Az önce kütüphanemin PG Wodehouse bölümüne gittim ve 29 kitabını okuduğumu bildirebilirim. Oh, Wodehouse’u ne kadar seviyorum! Tekrarlanabilirliğiyle her zaman şaşırtıcı, her zaman keyifli, havadar dünyasında bizi her zaman güvende hissettiriyor. Wodehouse’un bana bu kadar rahatlık vermesi ve aynı zamanda onun romanlarından birinden her çıktığımda hayatımın ne kadar acımasız ve perişan olduğunu hissettirmesi ironik.

Bir kitap sizi hiç başka birine yakınlaştırdı mı veya aranıza girdi mi?

Bazı yazarlar bir konuşkanlığın şifreleri gibidir.

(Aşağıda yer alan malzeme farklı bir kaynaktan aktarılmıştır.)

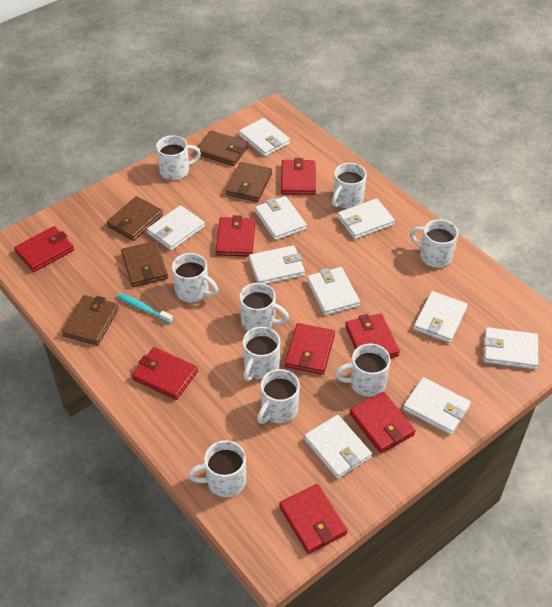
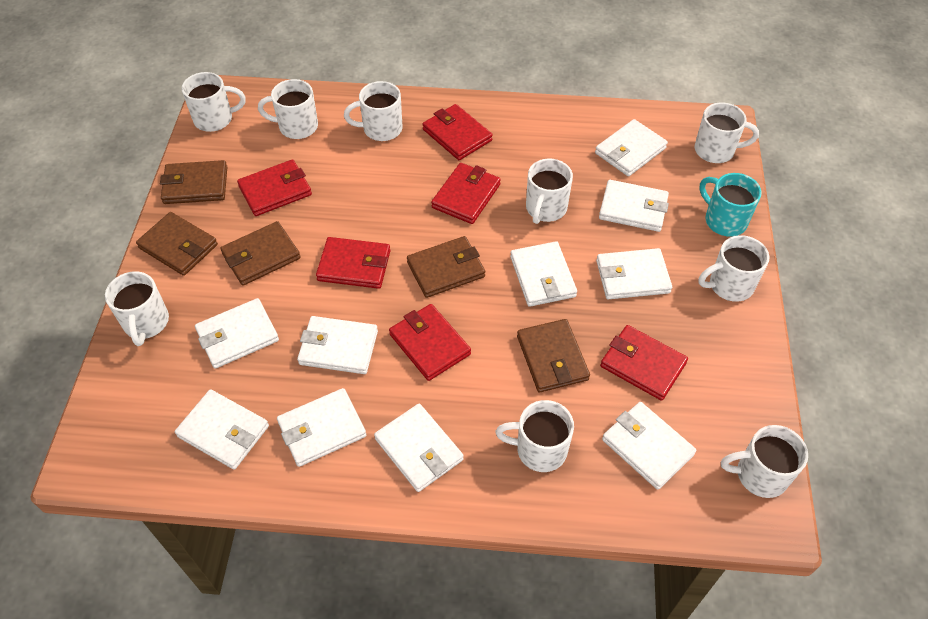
red wallet: 8 -> 6
turquoise mug: 0 -> 1
turquoise toothbrush: 1 -> 0

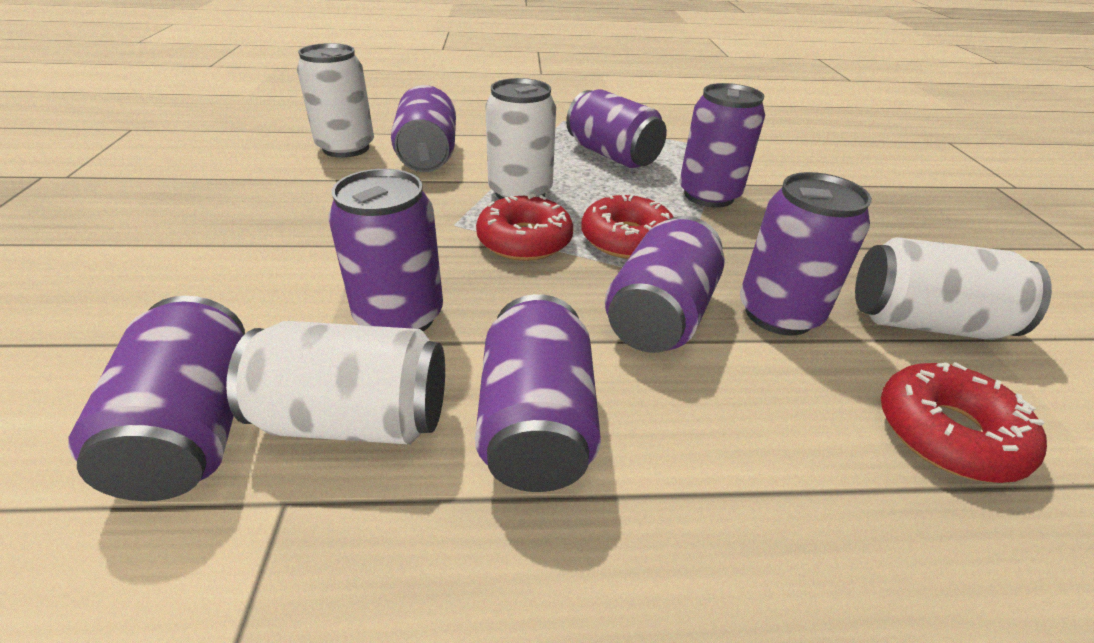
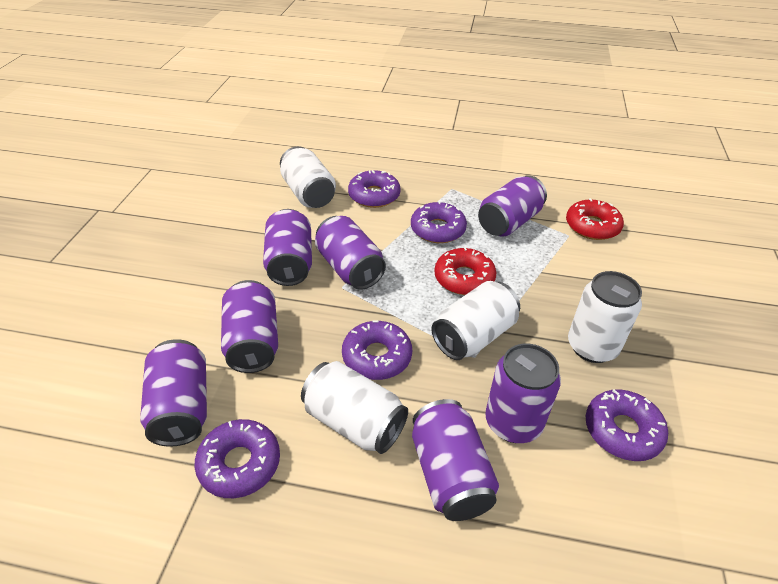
purple can: 8 -> 7
purple donut: 0 -> 5
red donut: 3 -> 2

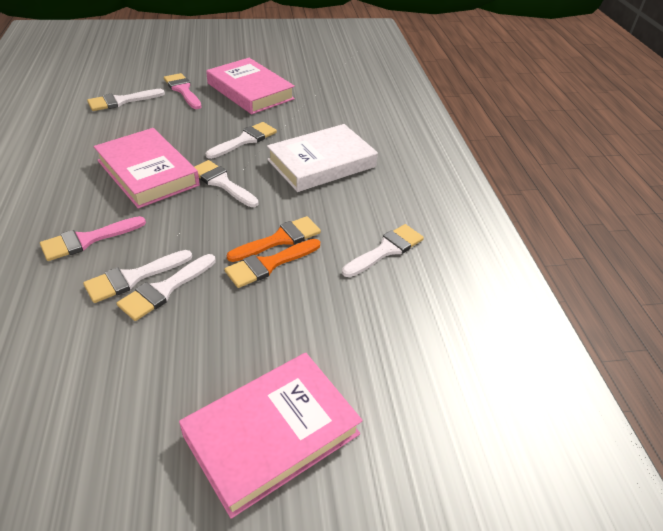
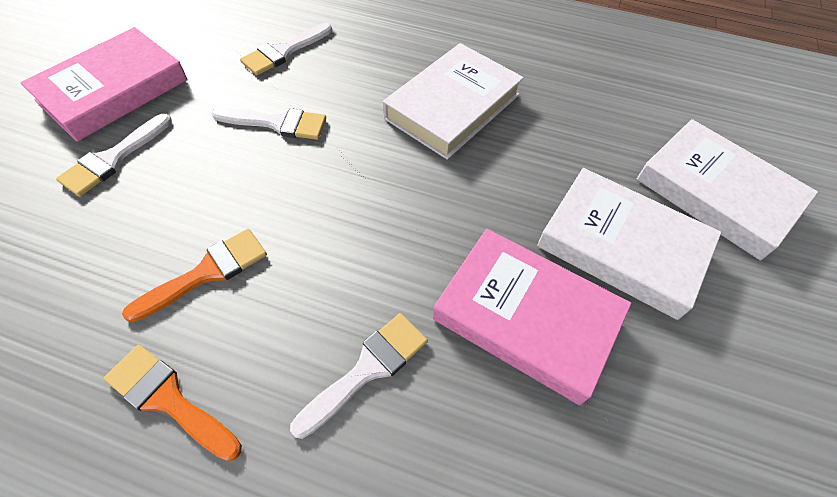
pink book: 3 -> 2
pink brush: 2 -> 0
white book: 1 -> 3
white brush: 6 -> 4

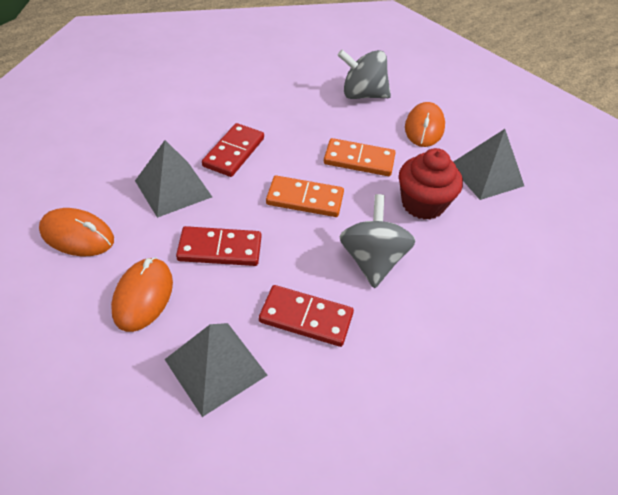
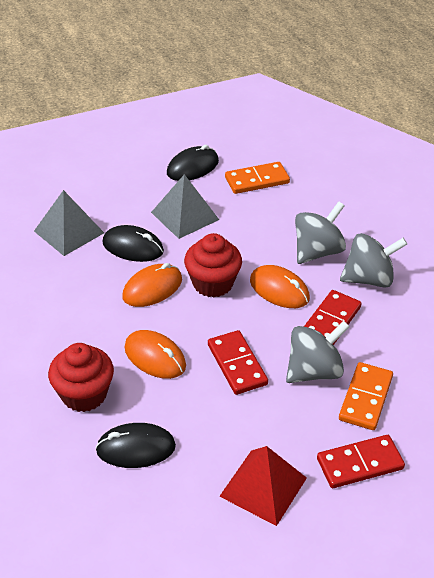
black mouse: 0 -> 3
grey pyramid: 3 -> 2
grey spinning top: 2 -> 3
red cupcake: 1 -> 2
red pyramid: 0 -> 1

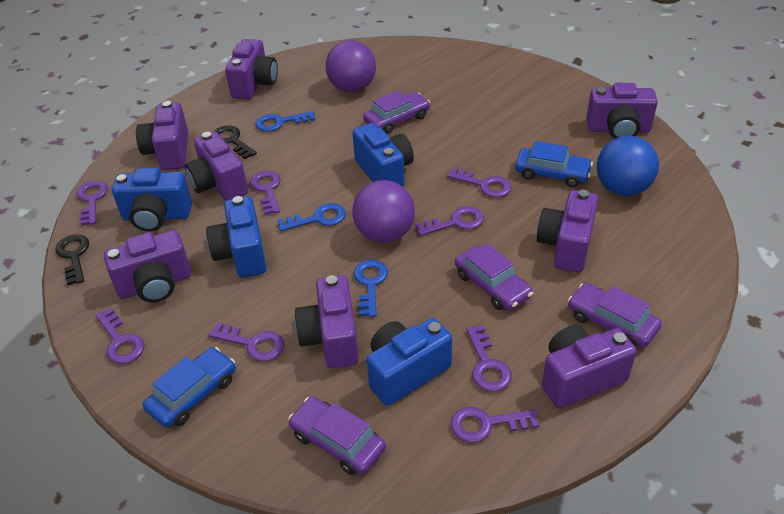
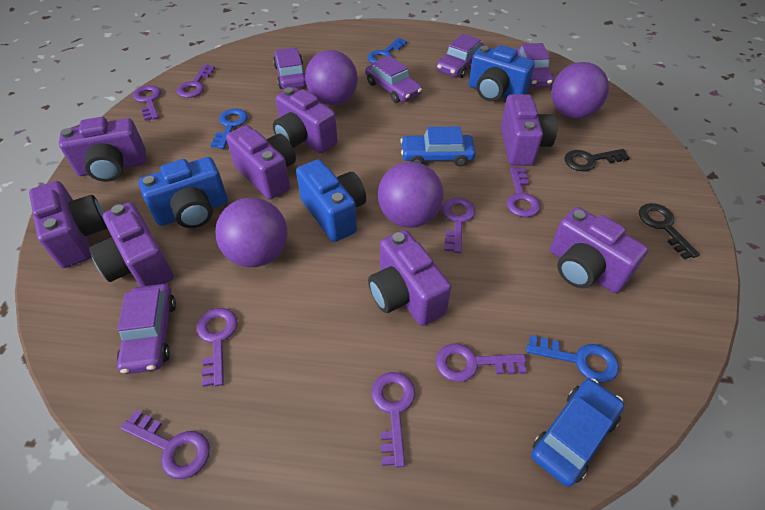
blue ball: 1 -> 0
blue camera: 4 -> 3
purple ball: 2 -> 4
purple car: 4 -> 5

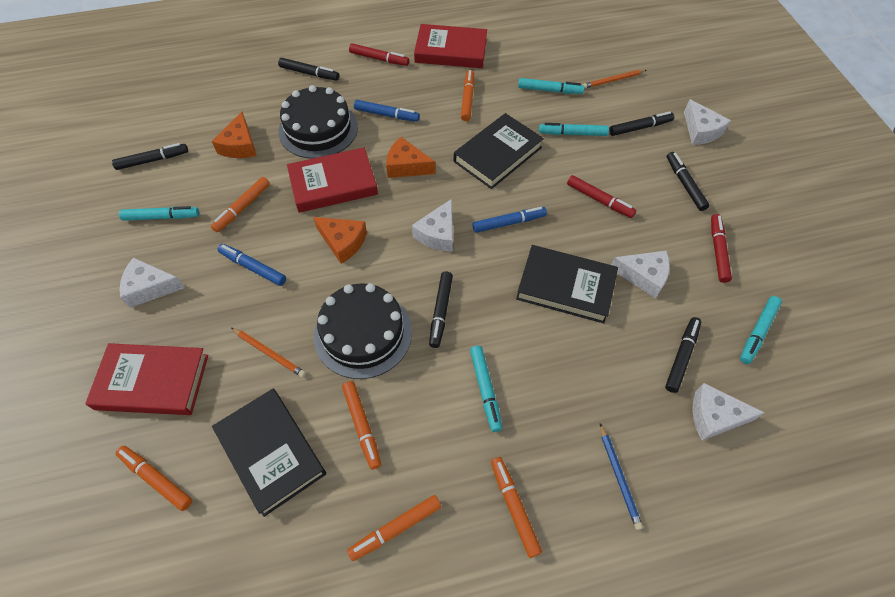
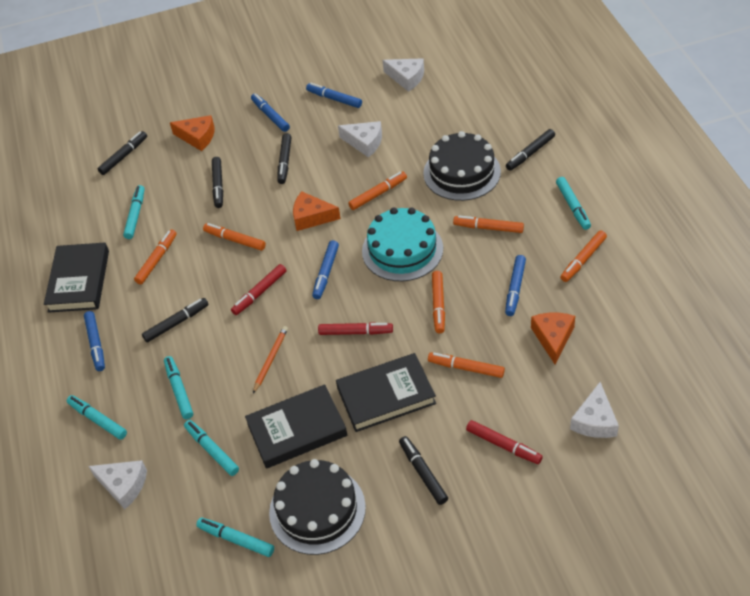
blue marker: 3 -> 5
blue pencil: 1 -> 0
orange marker: 6 -> 7
orange pencil: 2 -> 1
red book: 3 -> 0
turquoise cake: 0 -> 1
turquoise marker: 5 -> 6
white cheese: 5 -> 4

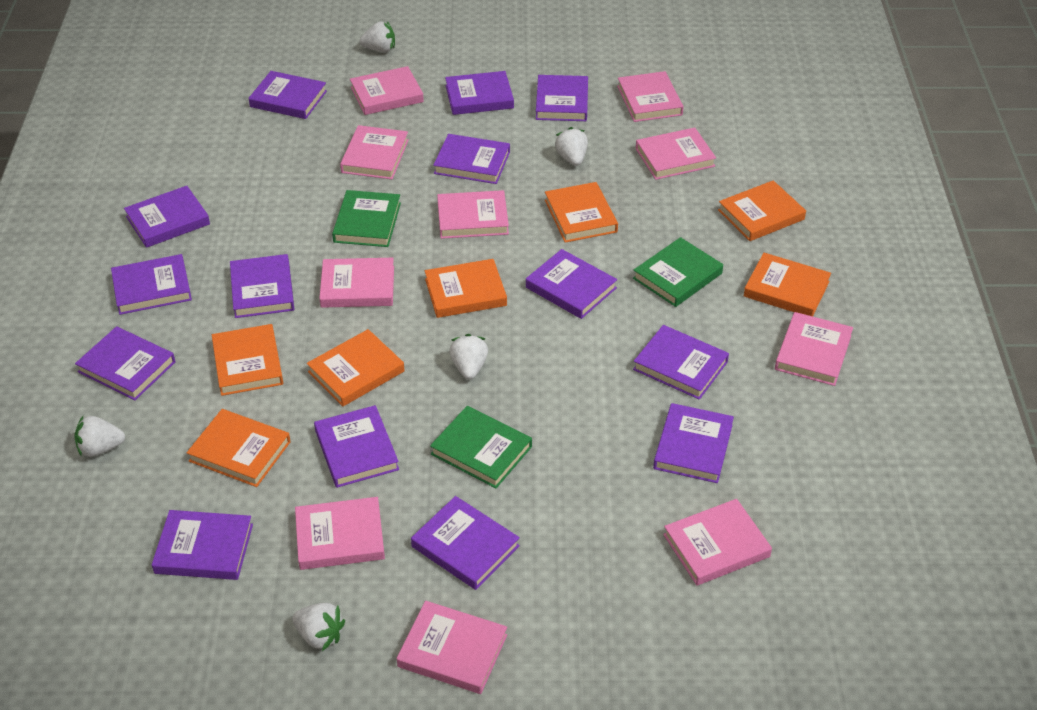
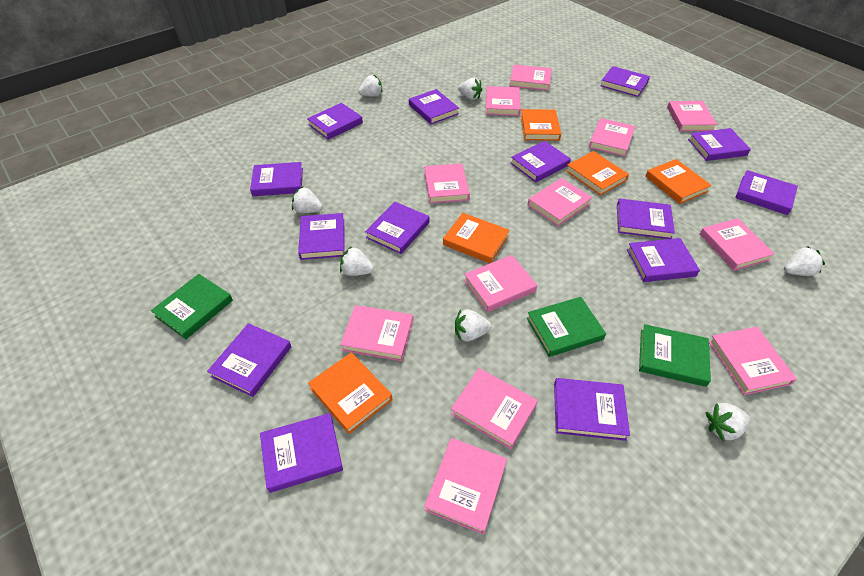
orange book: 7 -> 5
pink book: 10 -> 12
white strawberry: 5 -> 7

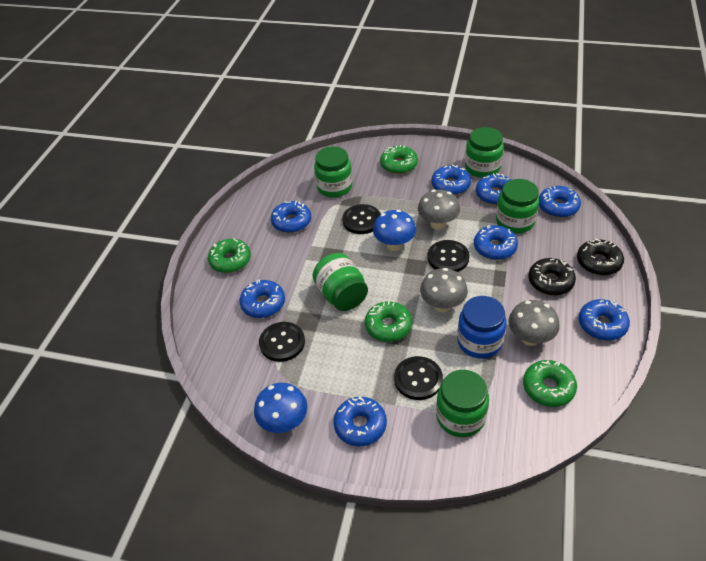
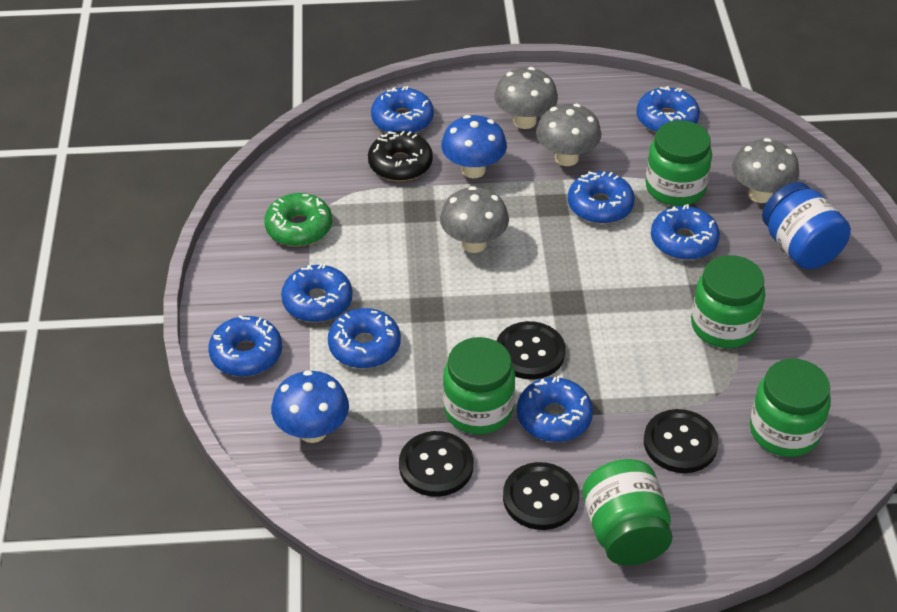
black donut: 2 -> 1
green donut: 4 -> 1
grey mushroom: 3 -> 4

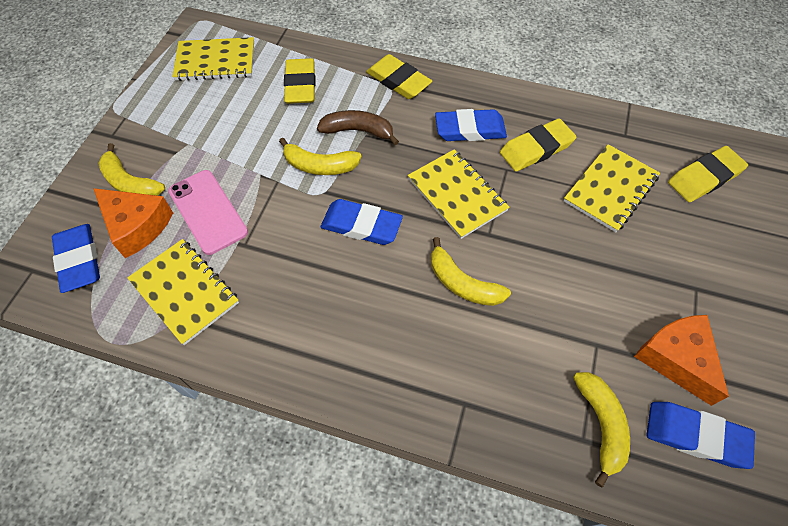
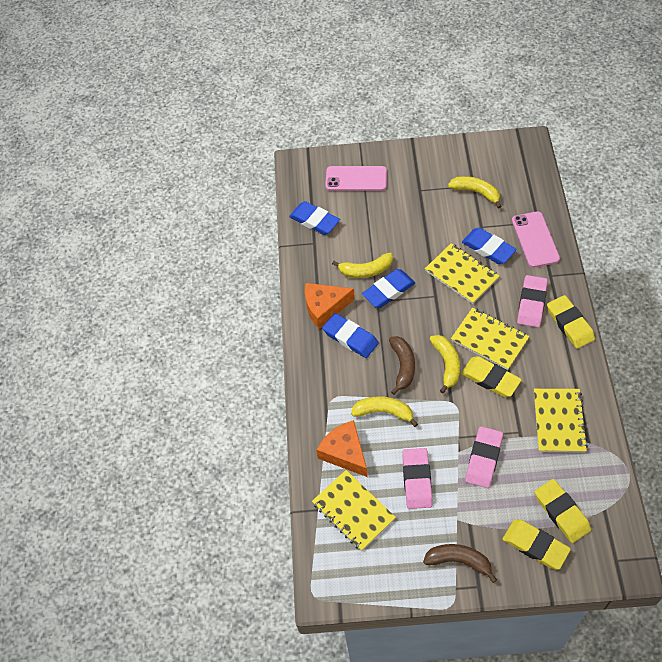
brown banana: 1 -> 2
pink eraser: 0 -> 3
pink phone: 1 -> 2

Örneğin, David Markson’ı seven biri anında arkadaş olur. Ama bunun tam tersi de geçerli: Bir partide bahsedilmesi beni olabildiğince çabuk ve diplomatik bir şekilde odanın diğer ucuna gönderen yazarlardan oluşan gizli bir listem var.

Son zamanlarda bir kitaptan öğrendiğiniz en ilginç şey nedir?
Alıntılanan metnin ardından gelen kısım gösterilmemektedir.